| Excerpted text |
In addition to this system, SSDI requires that an individual pass two tests: the “recent work test” and “duration of work test.” The requirements for each test vary based on the person’s age. The older you are, the longer you must have worked in order to be eligible. Like the name suggests, the recent work test requires you to have worked in recent years. If, for example, you apply at age 24, you must have worked for 1.5 of the past three years. The duration work test requires you to have worked a certain number of years total. If you became disabled between the ages of 31 and 42, you need to have earned 20 credits and worked five years.

The SSDI program, unlike the SSI program, also offers benefits to the disabled individual’s family. Spouses, ex-spouses, minor children, stepchildren, and even grandchildren can qualify for SSDI benefits. In some circumstances, the surviving family of a person with disabilities may collect benefits.

A spouse qualifies for benefits if he or she cares for the disabled person’s minor children (up to age 16) or if her or she is 62 years old (or older) and can’t get Social Security benefits alone. An ex-spouse can get benefits upon turning 62 if he or she was married to the disabled individual for at least 10 years and the disabled individual never re-married.

The amount of auxiliary benefits (those given to the family) is up to 50 percent of the disabled person’s monthly amount. The maximum family amount is 150 percent of the disabled individual’s benefits. For example, if you are eligible for $1,000 monthly and have a spouse and two children, your maximum family amount would equal $1,500.

In addition, since getting approved for SSDI can take quite a bit of time, when you are approved, you may qualify for back pay. The number of months of back pay will depend on when you applied and the date the Social Security Administration approved you (also known as your established onset date).

If you have not worked enough to be eligible for SSDI, you may still be able to get SSI benefits if you can show that you have financial need.

| What this exercise asks |
a) Print the SSDI passage word for word from "The amount of" to "established onset date).".
b) Answer these questions using the SSDI passage:
(i) At age 24, how much work does the recent work test require?
(ii) What is the maximum family amount, as a share of the disabled individual's benefits?
(iii) For how many years must an ex-spouse have been married to the disabled individual to get benefits at 62?
c) List every kind of family member that the SSDI passage says can qualify for SSDI benefits.

| The data |
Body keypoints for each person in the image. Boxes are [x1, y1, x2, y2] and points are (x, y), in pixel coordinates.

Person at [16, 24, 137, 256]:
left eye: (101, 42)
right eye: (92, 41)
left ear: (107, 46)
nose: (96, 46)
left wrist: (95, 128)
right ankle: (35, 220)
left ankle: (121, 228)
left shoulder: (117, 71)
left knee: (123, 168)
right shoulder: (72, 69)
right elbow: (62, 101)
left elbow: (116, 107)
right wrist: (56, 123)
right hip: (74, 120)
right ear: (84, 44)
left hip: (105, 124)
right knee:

| Task solutions |
a)
The amount of auxiliary benefits (those given to the family) is up to 50 percent of the disabled person’s monthly amount. The maximum family amount is 150 percent of the disabled individual’s benefits. For example, if you are eligible for $1,000 monthly and have a spouse and two children, your maximum family amount would equal $1,500.

In addition, since getting approved for SSDI can take quite a bit of time, when you are approved, you may qualify for back pay. The number of months of back pay will depend on when you applied and the date the Social Security Administration approved you (also known as your established onset date).

b)
(i) Working for 1.5 of the past three years.
(ii) 150 percent.
(iii) At least 10 years.

c) Spouses, ex-spouses, minor children, stepchildren, grandchildren